Steps should be taken immediately to revive the Dharmapuri District Silk Reeling and Yarn Twisting Services Industrial Cooperative Society, Bagalur, near Hosur in Krishnagiri district, said members of the society. The Khadi and Village Industries Commission (KVIC) had suspended its certification to procure products from this society from 2005.
M. Ismail, Special Officer of the Society told The Hindu on Tuesday that the society was making profit for 25 years from 1980 to 2005.
The society established a reeling unit in 1997 at a cost of Rs. 2.90 lakhs behind the Bagalur Bus Stand with the financial support under Integrated Cooperative Development Programme. The entire loan amount was repaid by the society. Now the reeling unit has six employees and is being run with own funds, Mr. Ismail said.

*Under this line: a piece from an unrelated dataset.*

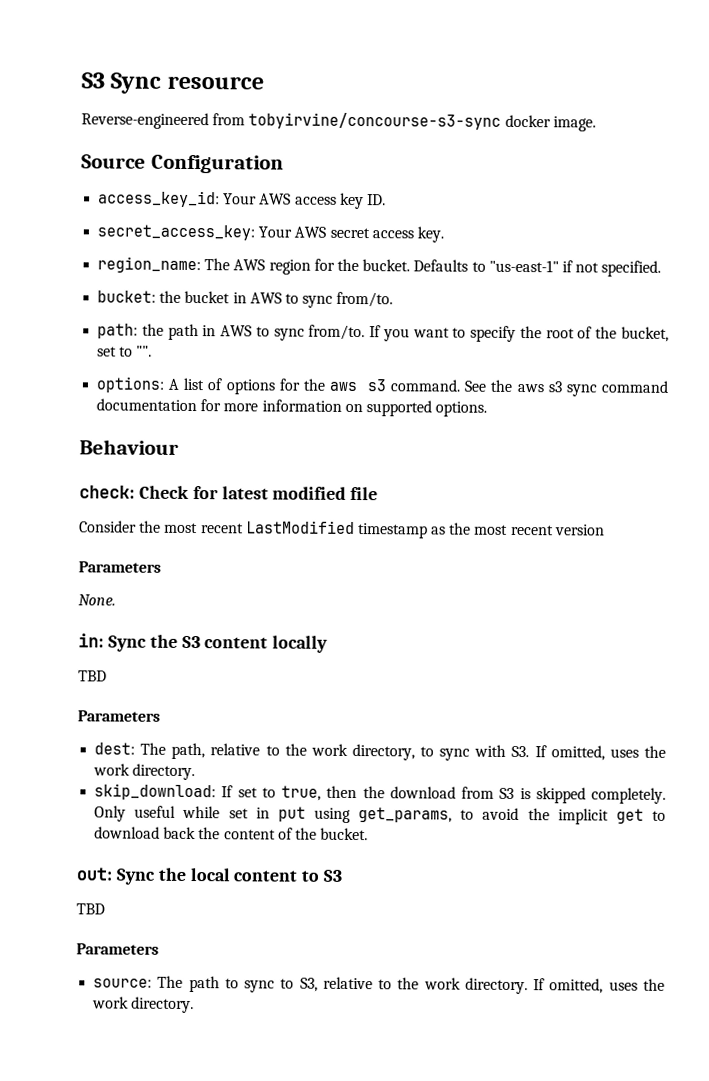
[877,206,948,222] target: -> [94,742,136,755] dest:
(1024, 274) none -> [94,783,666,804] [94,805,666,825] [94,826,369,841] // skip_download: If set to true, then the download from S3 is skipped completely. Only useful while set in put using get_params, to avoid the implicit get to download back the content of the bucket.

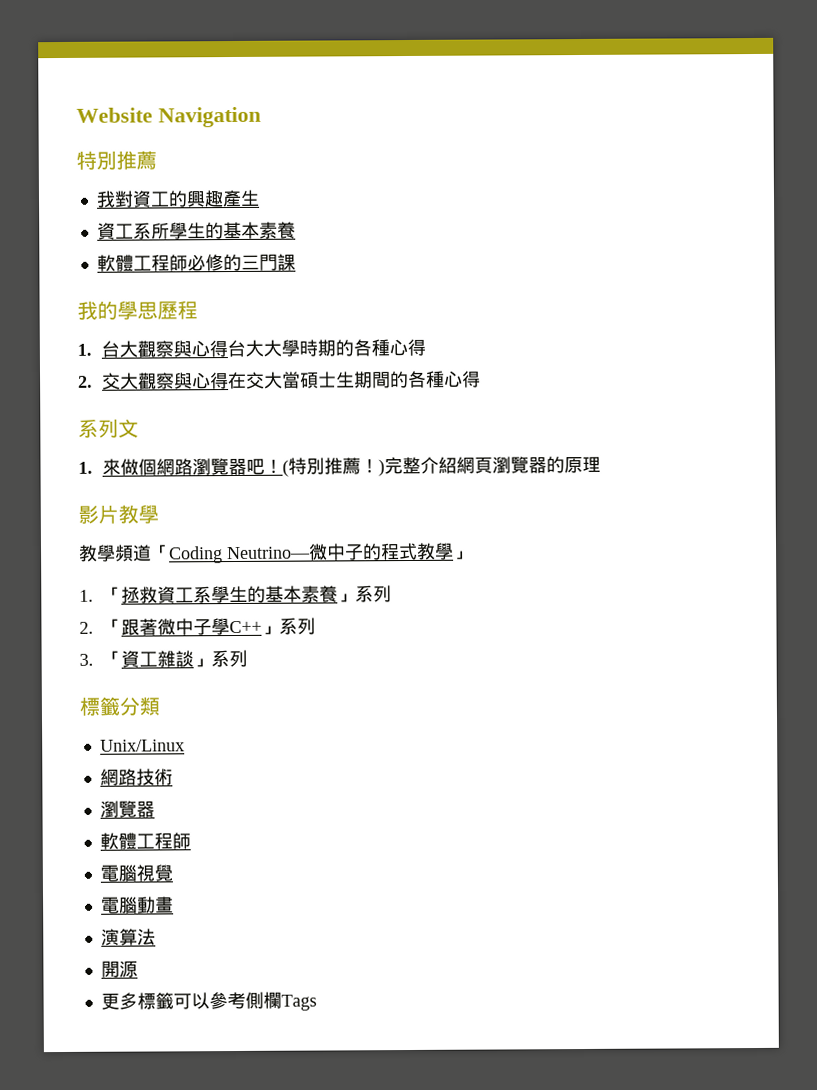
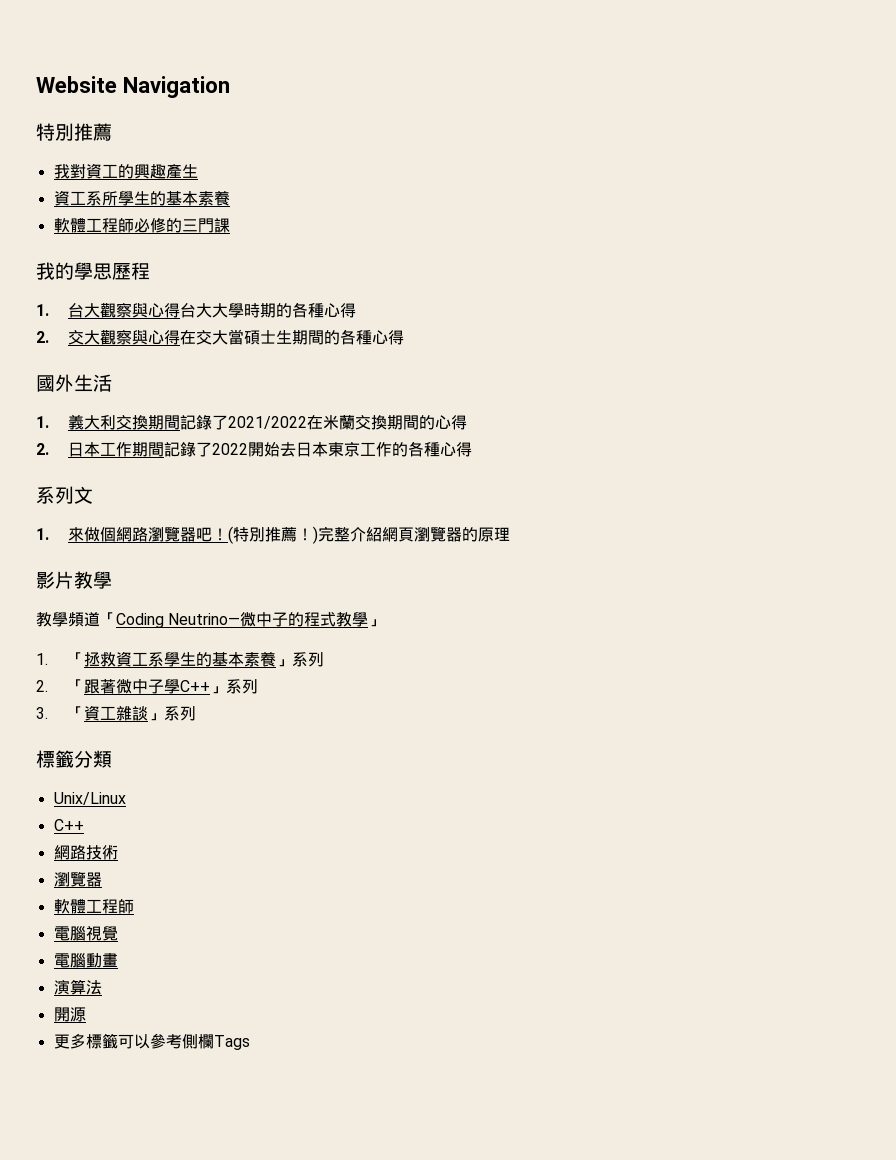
(481, 379) none -> [36,374,112,392] [36,414,467,430] [36,441,472,457] // 國外生活 // 1.義大利交換期間記錄了2021/2022在米蘭交換期間的心得 // 2.日本工作期間記錄了2022開始去日本東京工作的各種心得
(185, 745) none -> [53,819,84,831] // C++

In 2005, KVIC officials refused to certify the society as some of the members had switched to mechanised weaving. And again in December 2009 they inspected the society and units run by its members. Now the society is expecting certification from the KVIC to sell its products to KVIC units in the state.
Many members of the society complain that they have not received wages in the last six years. Mr. Ismail said that many KVIC units owe large amount to the society. Some of them were paying in instalments and the same was being distributed to the members.When the society became sick, hundreds of families depending on reeling and warping had to depend on the orders placed by private silk manufactures from Bangalore and Sharjapur in Karnataka. .
A large number of women in Bagalur and its surrounding areas depend on twisting and reeling jobs for a livelihood. They get a meagre Rs. 8 an hour. Most of them work for five to six hours a day. Some of the people in the area have set up units in their houses and sourcing job work from private silk traders in Karnataka.
Hundreds of weavers who have set up power looms too are facing difficulties, as they are not getting remunerative wages. They get Rs. 350 a piece of silk sari and most of them weave three saris a week with the help of an assistant. Whereas, for weaving silk shirting material, they used to get Rs. 8 a metre. One can weave a maximum of 10 metres a day.
N. Jagadamba, working in a twisting unit for five to six hours said that she has to look after her mentally-retarded husband and an ailing father-in-law and mother-in-law.
“As many of us cannot even meet the cost of production, the only solution lies in the revival of the society,” say weavers.